Exercise: The entries must be set down again word for word; no pictures belong in the copy.

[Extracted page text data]
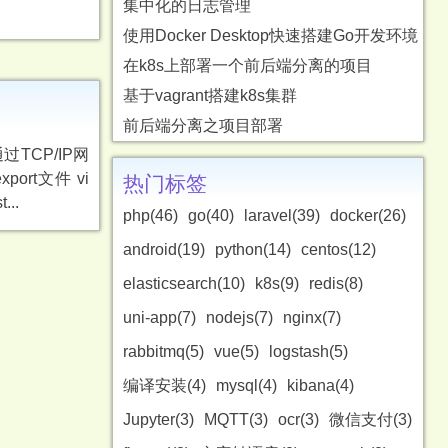
集中化的日志管理
使用Docker Desktop快速搭建Go开发环境
在k8s上部署一个前后端分离的项目
基于vagrant搭建k8s集群
前后端分离之项目部署
过TCP/IP网
export文件 vi
热门标签
...
php(46)
go(40)
laravel(39)
docker(26)
android(19)
python(14)
centos(12)
elasticsearch(10)
k8s(9)
redis(8)
uni-app(7)
nodejs(7)
nginx(7)
rabbitmq(5)
vue(5)
logstash(5)
编译安装(4)
mysql(4)
kibana(4)
Jupyter(3)
MQTT(3)
ocr(3)
微信支付(3)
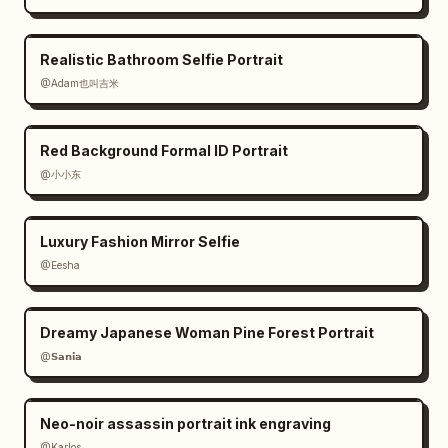
Realistic Bathroom Selfie Portrait
@Adam也叫吉米
Red Background Formal ID Portrait
@小小东
Luxury Fashion Mirror Selfie
@Eesha
Dreamy Japanese Woman Pine Forest Portrait
@𝗦𝗮𝗻𝗶𝗮
Neo-noir assassin portrait ink engraving
@Karlos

Final answer:
集中化的日志管理
使用Docker Desktop快速搭建Go开发环境
在k8s上部署一个前后端分离的项目
基于vagrant搭建k8s集群
前后端分离之项目部署
过TCP/IP网
export文件 vi
热门标签
...
php(46)
go(40)
laravel(39)
docker(26)
android(19)
python(14)
centos(12)
elasticsearch(10)
k8s(9)
redis(8)
uni-app(7)
nodejs(7)
nginx(7)
rabbitmq(5)
vue(5)
logstash(5)
编译安装(4)
mysql(4)
kibana(4)
Jupyter(3)
MQTT(3)
ocr(3)
微信支付(3)
Realistic Bathroom Selfie Portrait
@Adam也叫吉米
Red Background Formal ID Portrait
@小小东
Luxury Fashion Mirror Selfie
@Eesha
Dreamy Japanese Woman Pine Forest Portrait
@𝗦𝗮𝗻𝗶𝗮
Neo-noir assassin portrait ink engraving
@Karlos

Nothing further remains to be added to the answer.